For the sake of our children I’ve given my Husband a final warning that if I so much as hear any rumour about his behaviour moving forward, we are over.

I have told my Mum and Sister I need some space, I am not cutting them out of my life but I just need to process what they’ve done and I’m really struggling with it.

Whatever happens to you in future OP, I guess some people love being humiliated, enjoy. You can tell yourself it's for the good of the kids, but Im sure you know it's not true.

ungratefulcat · 20/06/2025 07:17

Wow. So you've blamed the messenger and the victim of harassment and forgiven the unfaithful sleazeball. Interesting priorities.

ungratefulcat · 20/06/2025 07:18

Wow. So you've blamed the messenger and the victim of harassment and forgiven the unfaithful sleazeball. Interesting priorities.

miraxxx · 20/06/2025 12:09

So OP has decided to stick with the scumbag for more punishment. Don't worry people this is why some of us do not tell - women like the OP do not really want to know. She will keep making excuse until something blows up in her face and she cannot ignore it any longer.

Spinachpastapicker · 20/06/2025 15:33

OP won’t be back on this thread I reckon. But she will no doubt need to seek more advice when his behaviour just gets worse …

INeedAnotherName · 20/06/2025 20:46

Emily877 · 19/06/2025 08:12

For the sake of our children I’ve given my Husband a final warning that if I so much as hear any rumour about his behaviour moving forward, we are over.

I have told my Mum and Sister I need some space, I am not cutting them out of my life but I just need to process what they’ve done and I’m really struggling with it.

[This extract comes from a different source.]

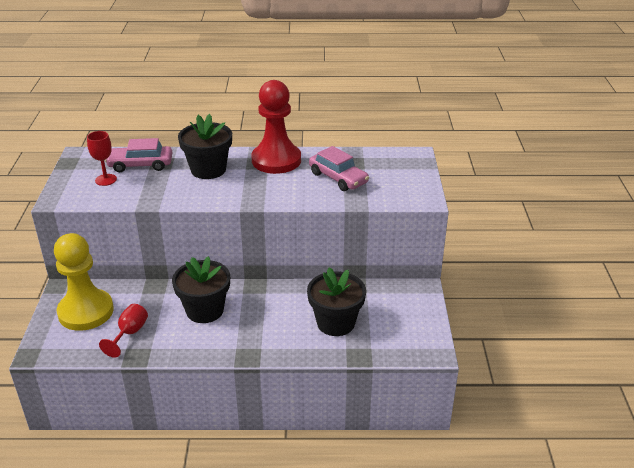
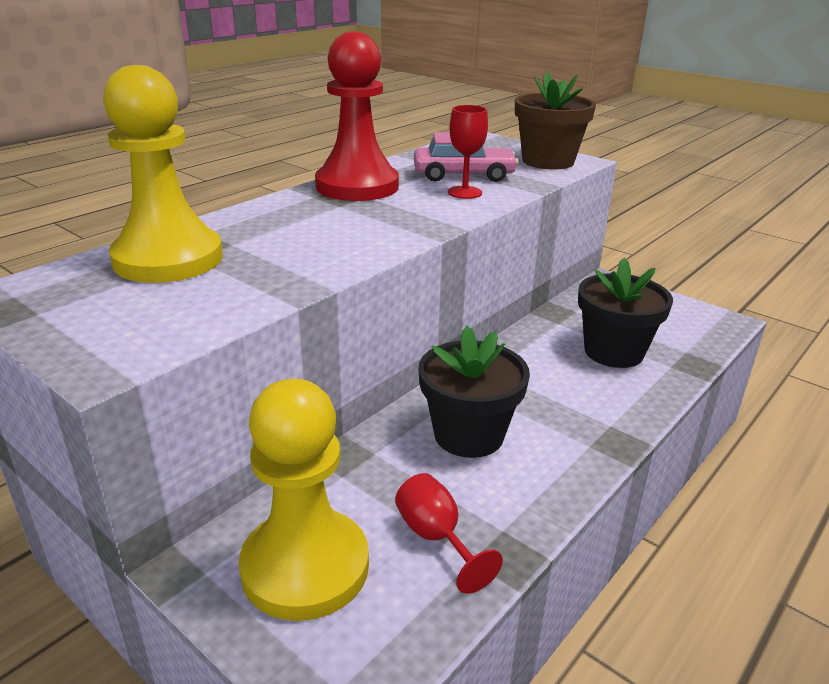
camera: 50 degrees left, 5 degrees down
red goblet [87,131,117,186] -> red goblet moved to [448,105,488,199]
pink car [105,138,172,172] -> yellow pawn [103,65,223,283]
black flower pot [178,114,232,179] -> none
none -> brown flower pot [515,71,596,170]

I knew you would stay (I even posted that) and I suspect your sister and mum knew that too, which is why they never told you.

For the sake of our children
No @Emily877 , you aren't staying for the good of the children, you are staying for your own selfish reasons and you need to admit that to yourself. What person can possibly think children are better off being raised by a sex pest? Name me just one person :/

Lovethesparklylights · 21/06/2025 07:13

He'll end up fired because he is a sleaze and sexually harrasses someone at work.
You should ask your friends if he's sleazy to them. And any other female who is around for any parties etc. Also if you have any friends who have pulled back and don't visit any more.

No way he started with your sister. That is bold and a man who thinks he is untouchable. As you just proved.

Let's be clear, he'll cheat in a heartbeat if the woman he sleazes on is favourable to the approach.

andthat · 21/06/2025 07:16

Emily877 · 19/06/2025 08:12

For the sake of our children I’ve given my Husband a final warning that if I so much as hear any rumour about his behaviour moving forward, we are over.

I have told my Mum and Sister I need some space, I am not cutting them out of my life but I just need to process what they’ve done and I’m really struggling with it.

You need to process what your husband has done.

if your sister had given him the green light, he would have slept with her.

this will be the tip of the iceberg… if he’s doing that with your sister, what’s he doing elsewhere?

You’re angry with the wrong people here.